The Swin Transformer architecture provides an effective foundation for capturing both local and global image dependencies, while the custom preprocessing and training pipeline ensures the network learns realistic degradation patterns specific to the target MRI system. The modular design facilitates adaptation to different anatomies, field strengths, and clinical protocols.
As MRI technology continues to evolve toward more accessible, portable systems, deep learning-based reconstruction methods will play an increasingly important role in maintaining diagnostic image quality while reducing acquisition time and hardware complexity.
References
[1] Liang, J., Cao, J., Sun, G., Zhang, K., Van Gool, L., & Timofte, R. (2021). SwinIR: Image restoration using swin transformer. In Proceedings of the IEEE/CVF International Conference on Computer Vision (pp. 1833-1844).
[2] Wang, S., Su, Z., Ying, L., Peng, X., Zhu, S., Liang, F., ... & Liang, D. (2016). Accelerating magnetic resonance imaging via deep learning. In 2016 IEEE 13th International Symposium on Biomedical Imaging (ISBI) (pp. 514-517). IEEE.
[3] Hammernik, K., Klatzer, T., Kobler, E., Recht, M. P., Sodickson, D. K., Pock, T., & Knoll, F. (2018).
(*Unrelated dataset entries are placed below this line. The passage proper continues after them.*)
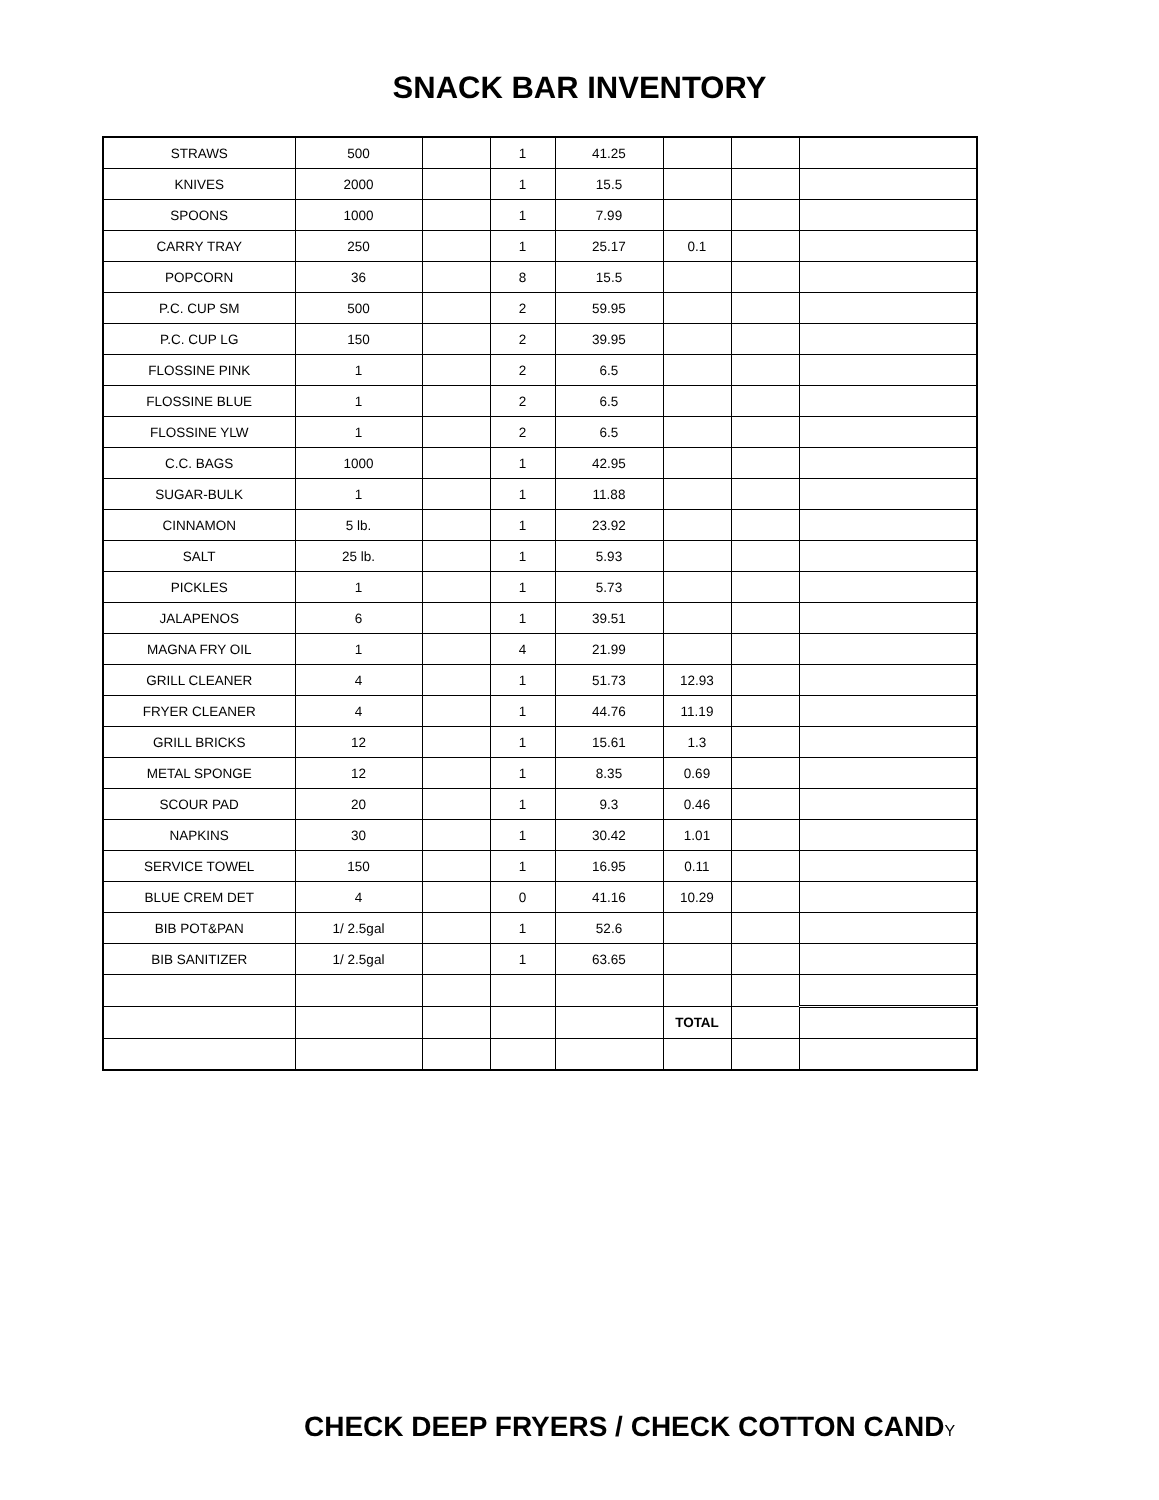SNACK BAR INVENTORY
| STRAWS | 500 | | 1 | 41.25 | | | |
| KNIVES | 2000 | | 1 | 15.5 | | | |
| SPOONS | 1000 | | 1 | 7.99 | | | |
| CARRY TRAY | 250 | | 1 | 25.17 | 0.1 | | |
| POPCORN | 36 | | 8 | 15.5 | | | |
| P.C. CUP SM | 500 | | 2 | 59.95 | | | |
| P.C. CUP LG | 150 | | 2 | 39.95 | | | |
| FLOSSINE PINK | 1 | | 2 | 6.5 | | | |
| FLOSSINE BLUE | 1 | | 2 | 6.5 | | | |
| FLOSSINE YLW | 1 | | 2 | 6.5 | | | |
| C.C. BAGS | 1000 | | 1 | 42.95 | | | |
| SUGAR-BULK | 1 | | 1 | 11.88 | | | |
| CINNAMON | 5 lb. | | 1 | 23.92 | | | |
| SALT | 25 lb. | | 1 | 5.93 | | | |
| PICKLES | 1 | | 1 | 5.73 | | | |
| JALAPENOS | 6 | | 1 | 39.51 | | | |
| MAGNA FRY OIL | 1 | | 4 | 21.99 | | | |
| GRILL CLEANER | 4 | | 1 | 51.73 | 12.93 | | |
| FRYER CLEANER | 4 | | 1 | 44.76 | 11.19 | | |
| GRILL BRICKS | 12 | | 1 | 15.61 | 1.3 | | |
| METAL SPONGE | 12 | | 1 | 8.35 | 0.69 | | |
| SCOUR PAD | 20 | | 1 | 9.3 | 0.46 | | |
| NAPKINS | 30 | | 1 | 30.42 | 1.01 | | |
| SERVICE TOWEL | 150 | | 1 | 16.95 | 0.11 | | |
| BLUE CREM DET | 4 | | 0 | 41.16 | 10.29 | | |
| BIB POT&PAN | 1/ 2.5gal | | 1 | 52.6 | | | |
| BIB SANITIZER | 1/ 2.5gal | | 1 | 63.65 | | | |
| | | | | | TOTAL | | |
CHECK DEEP FRYERS / CHECK COTTON CANDY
Learning a variational network for reconstruction of accelerated MRI data. Magnetic Resonance in Medicine, 79(6), 3055-3071.
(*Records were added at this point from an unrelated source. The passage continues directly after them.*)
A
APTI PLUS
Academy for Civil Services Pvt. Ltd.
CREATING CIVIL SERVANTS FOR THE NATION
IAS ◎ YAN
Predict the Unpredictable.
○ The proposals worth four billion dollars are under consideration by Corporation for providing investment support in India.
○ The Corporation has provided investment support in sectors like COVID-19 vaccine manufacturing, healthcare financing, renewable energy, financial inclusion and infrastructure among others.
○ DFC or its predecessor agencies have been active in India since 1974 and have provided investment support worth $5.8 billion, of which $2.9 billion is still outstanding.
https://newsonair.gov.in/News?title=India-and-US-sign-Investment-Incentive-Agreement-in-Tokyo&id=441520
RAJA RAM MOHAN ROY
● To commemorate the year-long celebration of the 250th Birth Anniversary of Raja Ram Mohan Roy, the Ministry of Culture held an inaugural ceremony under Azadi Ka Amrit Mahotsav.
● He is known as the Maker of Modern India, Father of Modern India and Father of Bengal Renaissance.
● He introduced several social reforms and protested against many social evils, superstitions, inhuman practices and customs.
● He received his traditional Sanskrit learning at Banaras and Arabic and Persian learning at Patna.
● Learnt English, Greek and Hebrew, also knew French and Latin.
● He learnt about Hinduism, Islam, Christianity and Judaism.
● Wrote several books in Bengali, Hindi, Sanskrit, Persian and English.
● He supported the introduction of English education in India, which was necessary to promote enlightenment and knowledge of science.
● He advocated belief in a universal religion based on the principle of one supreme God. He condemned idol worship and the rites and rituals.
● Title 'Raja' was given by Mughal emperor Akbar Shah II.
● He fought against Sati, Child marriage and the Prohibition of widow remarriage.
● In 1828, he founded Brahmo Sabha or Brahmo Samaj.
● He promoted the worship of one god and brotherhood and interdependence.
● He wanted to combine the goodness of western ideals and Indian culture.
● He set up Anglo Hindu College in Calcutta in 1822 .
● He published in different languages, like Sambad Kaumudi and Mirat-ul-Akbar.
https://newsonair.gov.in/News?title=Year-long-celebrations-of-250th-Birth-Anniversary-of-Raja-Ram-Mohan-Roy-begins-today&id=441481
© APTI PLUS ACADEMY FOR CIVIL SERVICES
[4] Johnson, J., Alahi, A., & Fei-Fei, L. (2016). Perceptual losses for real-time style transfer and super-resolution. In European Conference on Computer Vision (pp. 694-711). Springer.
[5] Zhang, R., Isola, P., Efros, A. A., Shechtman, E., & Wang, O. (2018). The unreasonable effectiveness of deep features as a perceptual metric. In Proceedings of the IEEE Conference on Computer Vision and Pattern Recognition (pp. 586-595).
[6] Ding, K., Ma, K., Wang, S., & Simoncelli, E. P. (2020). Image quality assessment: Unifying structure and texture similarity. IEEE Transactions on Pattern Analysis and Machine Intelligence, 44(5), 2567-2581.
[7] Zbontar, J., Knoll, F., Sriram, A., Murrell, T., Huang, Z., Muckley, M. J., ... & Lui, Y. W. (2018). fastMRI: An open dataset and benchmarks for accelerated MRI. arXiv preprint arXiv:1811.08839.